Liberal Democrats launch radical new plan for maternal mental health

The Scottish Liberal Democrat conference has today endorsed plans for a radical new offer to mothers on mental health.

The motion, moved by East Lothian member Elisabeth Wilson and unanimously adopted by the party’s spring conference, establishes a new five-point offer to mothers on the services they can expect to receive:

·         The current post-natal six-week check to include support from a GP and Health Visitor with specific training on maternal mental health;

·         Referral to a suitable community support network operated by voluntary groups or the third sector and supported by a health visitor;

·         Where inpatient care is needed this is offered with provision for the mother’s continuing care for the baby, with the range of bed spaces expanded to allow more women to receive care close to their family home;

·         A new campaign to remove the stigma of mental ill health for new mothers, and to provide reassurance that keeping mothers and babies together is a foremost concern except in the most extreme cases.

·         A new time-bound plan to increase core training for GPs and health visitors in identifying and treating maternal mental health, to allow for the entitlement for a fully trained six-week check to be honoured.

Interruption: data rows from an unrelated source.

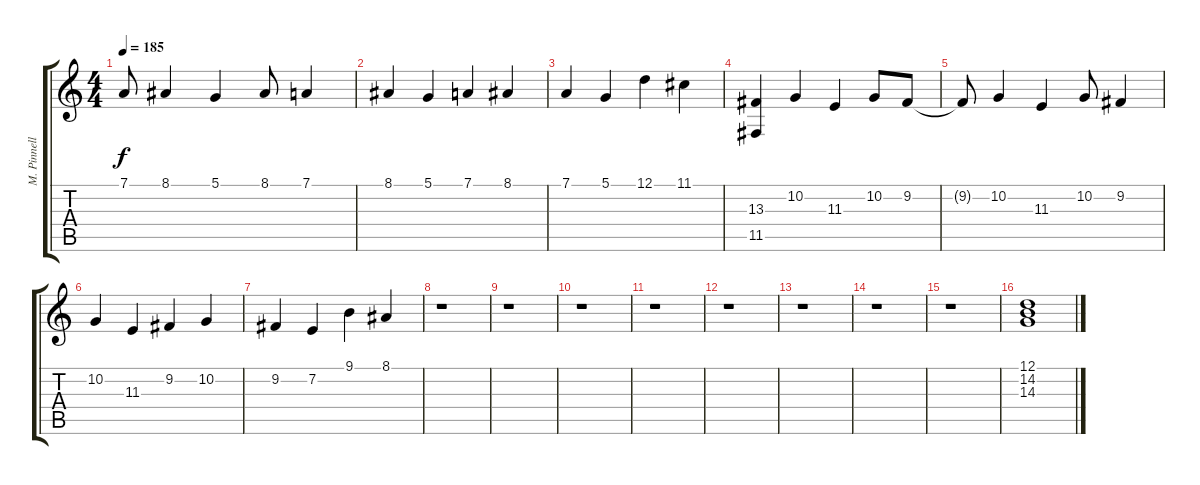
\track ("M. Pinnella (Base)" "M. Pinnell") {instrument stringensemble1}
\staff {score tabs}
\tuning (D4 A3 F3 C3 G2 D2) {hide}
\ts (4 4)
\tempo 185
\clef g2
\ks c
7.1{t}.8{dy f} 8.1.4 5.1.4 8.1.8 7.1.4 |
8.1.4 5.1.4 7.1.4 8.1.4 |
7.1.4 5.1.4 12.1.4 11.1.4 |
(13.3 11.5).4 10.2.4 11.3.4 10.2.8 9.2.8 |
9.2{t}.8 10.2.4 11.3.4 10.2.8 9.2.4 |
10.2.4 11.3.4 9.2.4 10.2.4 |
9.2.4 7.2.4 9.1.4 8.1.4 |
r.1 |
r.1 |
r.1 |
r.1 |
r.1 |
r.1 |
r.1 |
r.1 |
(12.1 14.2 14.3).1
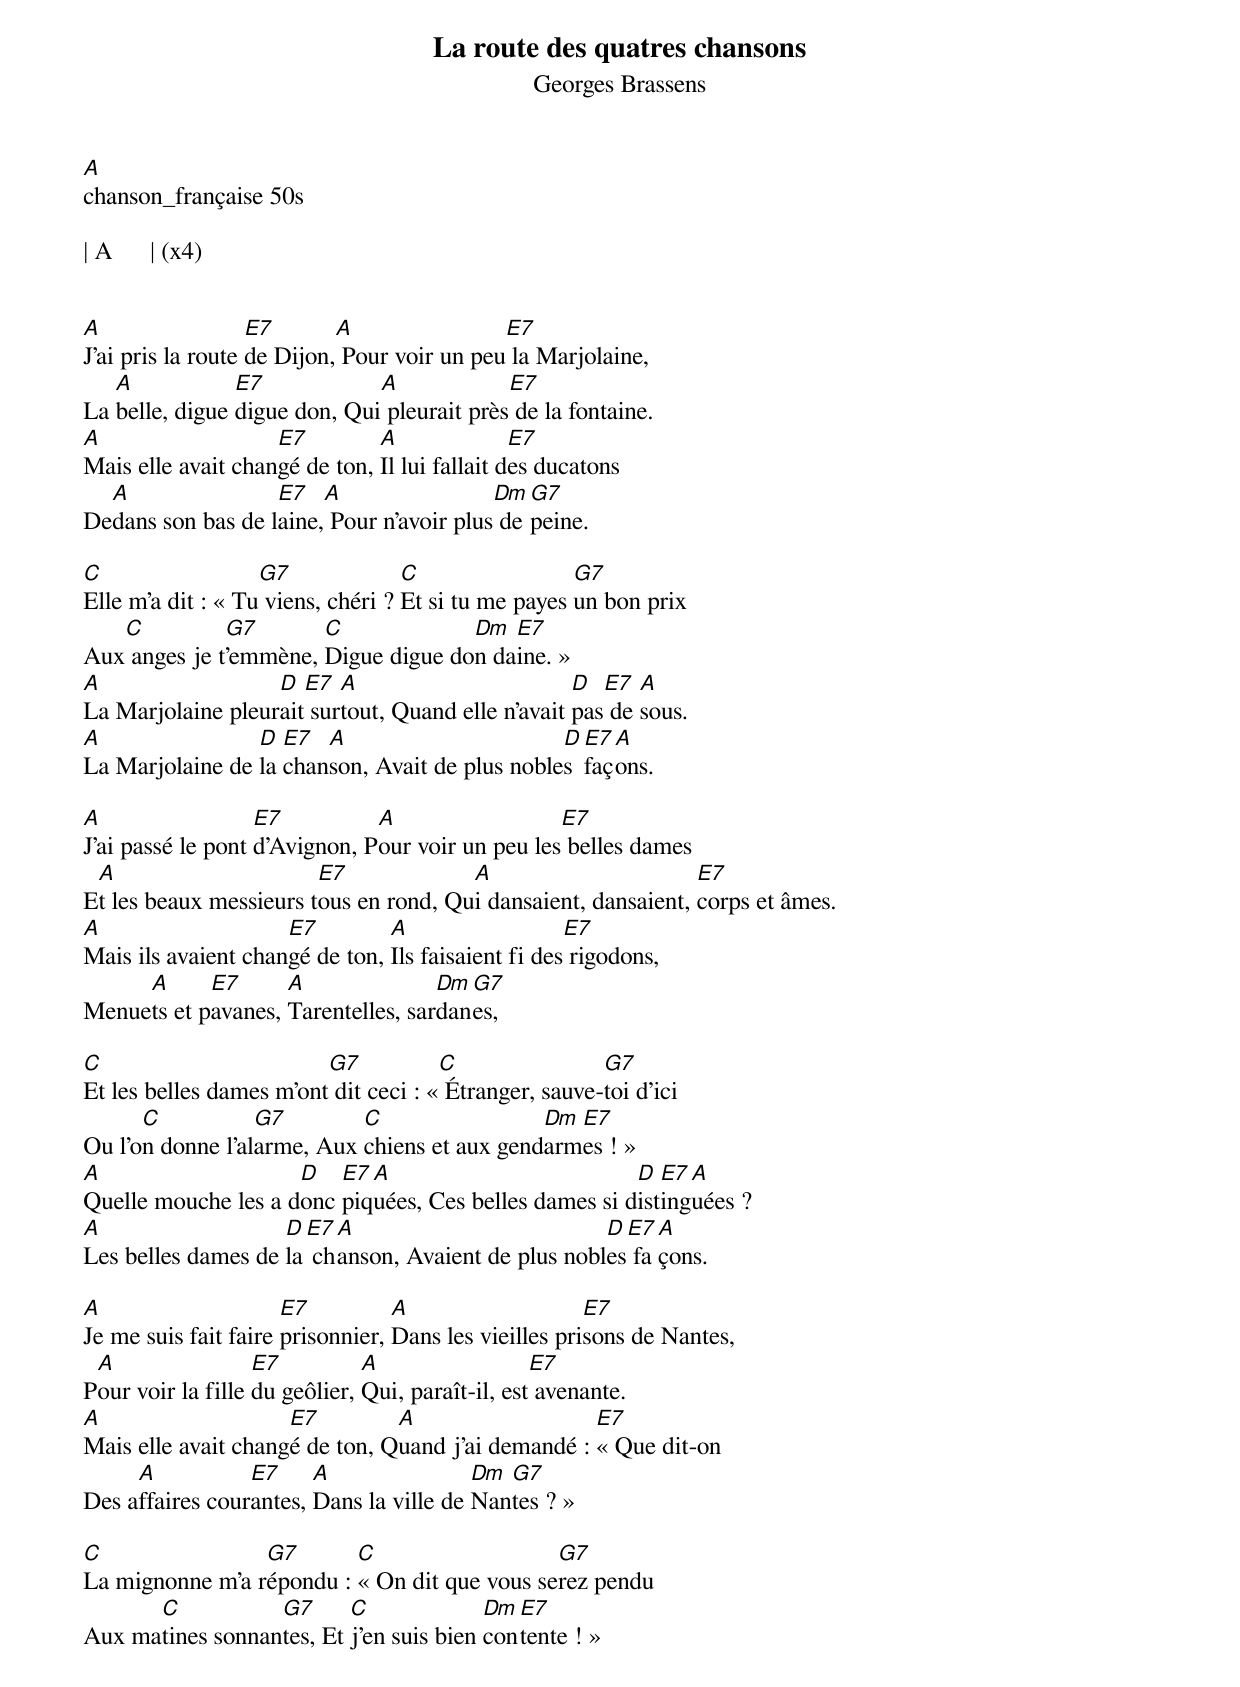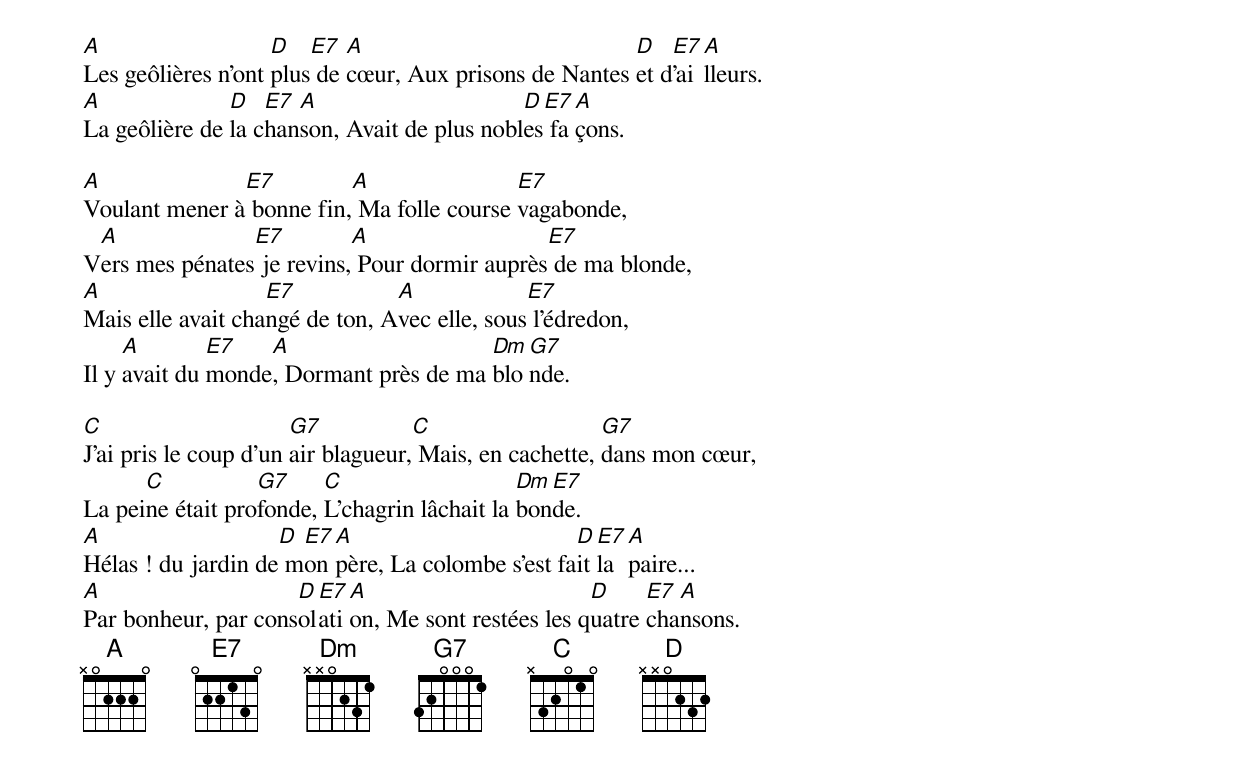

Post-natal depression and depression during pregnancy affect up to one in five women. One in two women who experience it will go undetected and untreated.

Commenting, Scottish Liberal Democrat health spokesperson Alex Cole-Hamilton MSP said: 

“The Scottish Liberal Democrats are proud to be the first party in Scotland to set out a comprehensive, dedicated strategy for improving the detection and treatment of maternal mental health.

 “In contrast, the SNP have repeatedly cut the share of the health budget dedicated to supporting mental health and allowed the mental health strategy to expire over a year ago. 

“The evidence shows that poor maternal mental health impacts on both mothers and their children. Babies born to mothers who are experiencing perinatal mental ill health are more likely to be born premature and have a low birth weight. In the longer term, maternal mental ill health can also impact on children's behaviour and their ability to learn. 

“Delivering a step change in perinatal mental health services will make a huge difference and protect mothers and babies alike. Just as we would never overlook the physical health of pregnant women, we cannot ignore mental ill health and that’s why I am delighted that our conference has come together to endorse this plan for action.”